La segunda indicación no puede ser otra que: crear mundos, como decíamos en el segundo artículo de esta serie. Henry Jenkins, profesor del MIT y autor de Convergence Culture, sostiene que el comportamiento de un fan es una extraña alquimia entre fascinación y frustración. La mitología griega es tan compleja porque al encanto de las historias principales se unía la frustración por detalles no aclarados, personajes secundarios demasiado sacrificados, ramificaciones posibles pero apenas esbozadas. Pues bien, un mundo nuevo te fascina pero siempre es imperfecto e incompleto, y por tanto genera la sana frustración que empuja a completarlo y a menudo a mejorarlo.


Luego se necesita estar abiertos a diversas aportaciones, para valorarlas en el mejor modo. Si un aficionado de La guerra de las galaxias filma su propio episodio del ciclo, ¿cómo tendría que comportarse Lucas Art? ¿Tiene que bloquearlo? ¿Tiene que dejarlo hacer siempre que no gane dinero con ello? ¿Tiene que decidir en base a la calidad del producto? ¿O las consecuencias que podría tener sobre el futuro de la saga?

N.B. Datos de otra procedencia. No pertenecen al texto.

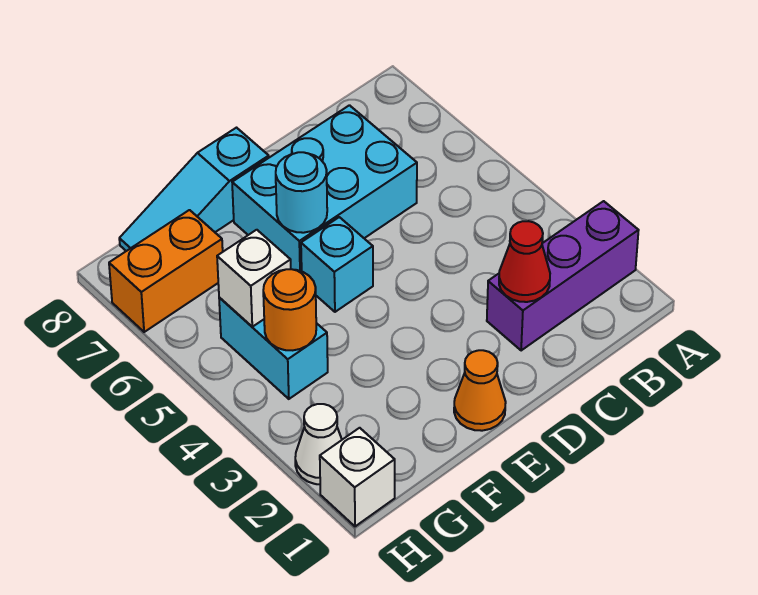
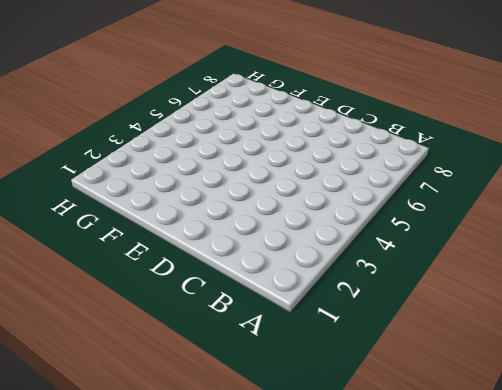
none -> purple brick A2:C2 level 1
none -> cyan brick C6:E7 level 1
none -> orange cone E1 level 1

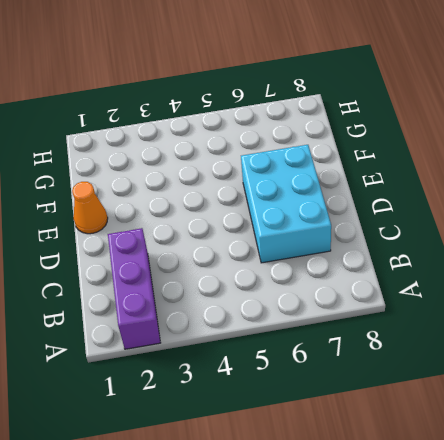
none -> cyan brick E5 level 1
none -> cyan slope E8:G8 level 1 top E
none -> cyan brick G4:G5 level 1

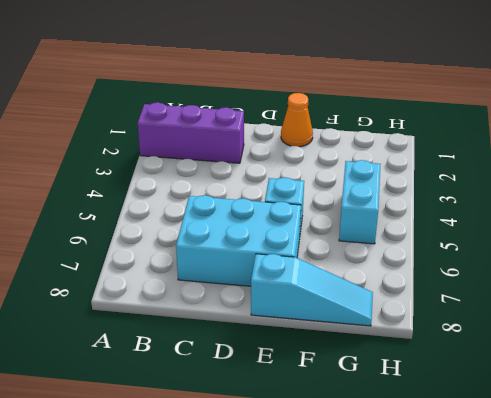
none -> orange brick G7:H7 level 1
none -> white brick H1 level 1
none -> white cone H2 level 1

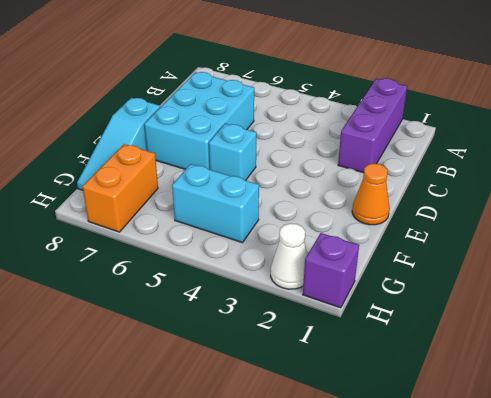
purple brick H1 level 1 -> white brick H1 level 1
none -> red cone C2 level 2
none -> cyan round brick E6 level 2
none -> orange round brick G4 level 2

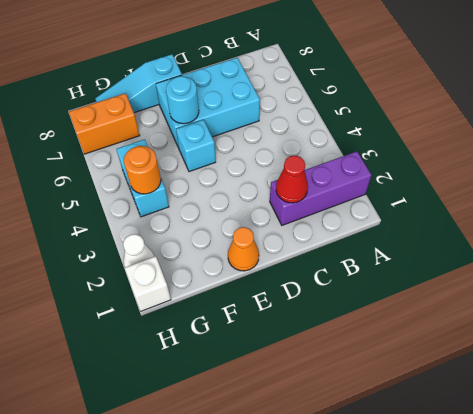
none -> white brick G5 level 2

Asimismo hay que facilitar el "código fuente". Para interactuar con una historia y participar en su narración, no basta leerla en la propia lengua. Se requiere un bagaje de conocimientos, porque cada relato es parte de un hipertexto más amplio, hecho de nociones y emociones. ¿Será posible establecer un paquete mínimo, un manual para la co-creación de un mundo?
Por último, se trata de educar, aportar competencias, entrenar para la negociación, para el pensamiento colaborativo, para el uso de la Red. Completar la mutación genética: de consumidores a multiplicadores.